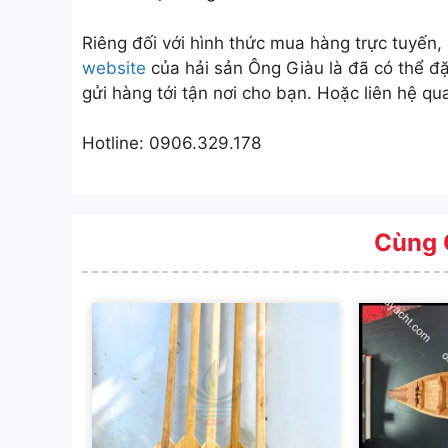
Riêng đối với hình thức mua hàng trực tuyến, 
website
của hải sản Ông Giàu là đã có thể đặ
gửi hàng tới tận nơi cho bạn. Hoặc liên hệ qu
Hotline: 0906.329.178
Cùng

══════════════════════════════

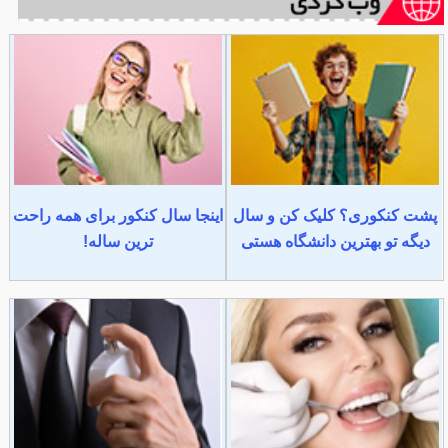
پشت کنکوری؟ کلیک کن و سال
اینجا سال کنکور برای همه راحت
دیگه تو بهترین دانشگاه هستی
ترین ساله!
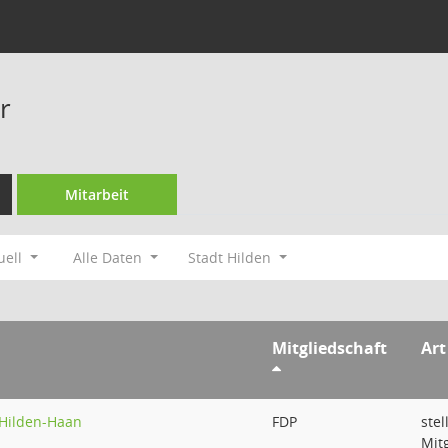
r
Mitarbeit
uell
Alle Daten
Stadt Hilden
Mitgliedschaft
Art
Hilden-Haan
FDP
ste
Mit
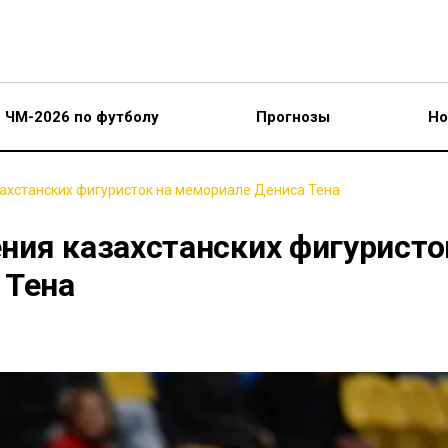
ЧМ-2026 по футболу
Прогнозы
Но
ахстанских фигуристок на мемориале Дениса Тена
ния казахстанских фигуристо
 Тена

══════════════════════════════

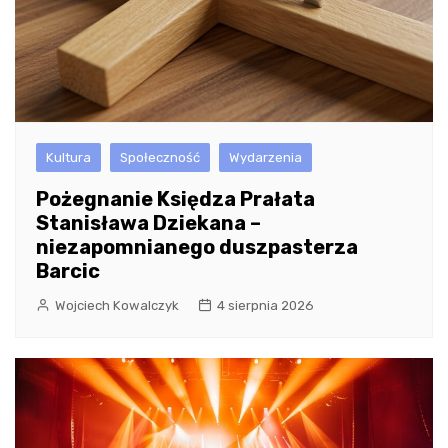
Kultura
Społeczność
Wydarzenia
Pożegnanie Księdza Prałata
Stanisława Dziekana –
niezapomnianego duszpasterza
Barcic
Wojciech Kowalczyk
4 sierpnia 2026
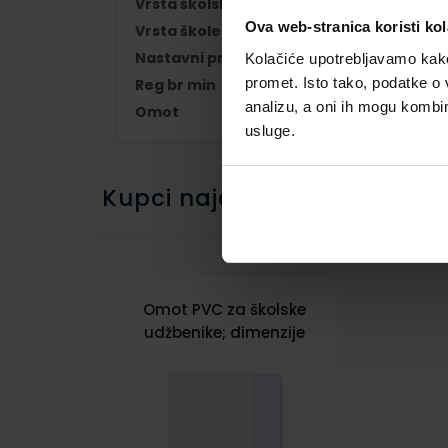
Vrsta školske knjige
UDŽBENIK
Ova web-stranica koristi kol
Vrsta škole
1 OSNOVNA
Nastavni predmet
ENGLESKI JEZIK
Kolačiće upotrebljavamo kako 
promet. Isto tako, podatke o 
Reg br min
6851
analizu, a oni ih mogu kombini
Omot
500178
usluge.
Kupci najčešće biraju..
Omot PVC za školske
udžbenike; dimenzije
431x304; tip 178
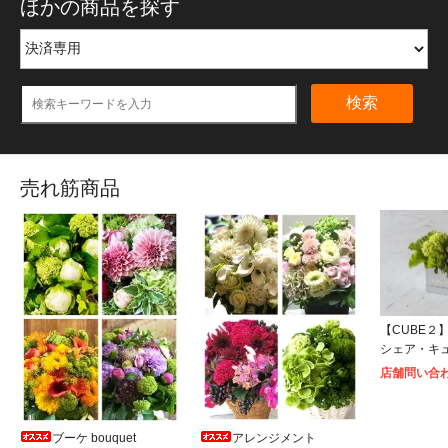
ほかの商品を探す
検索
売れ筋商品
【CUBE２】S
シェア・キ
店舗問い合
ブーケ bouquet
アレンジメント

══════════════════════════════

EXERCISE INSTRUCTIONS:
For each line in the data that holds "hàng", add one to a count, then report that count alone.

ANSWER TO THE EXERCISE:
2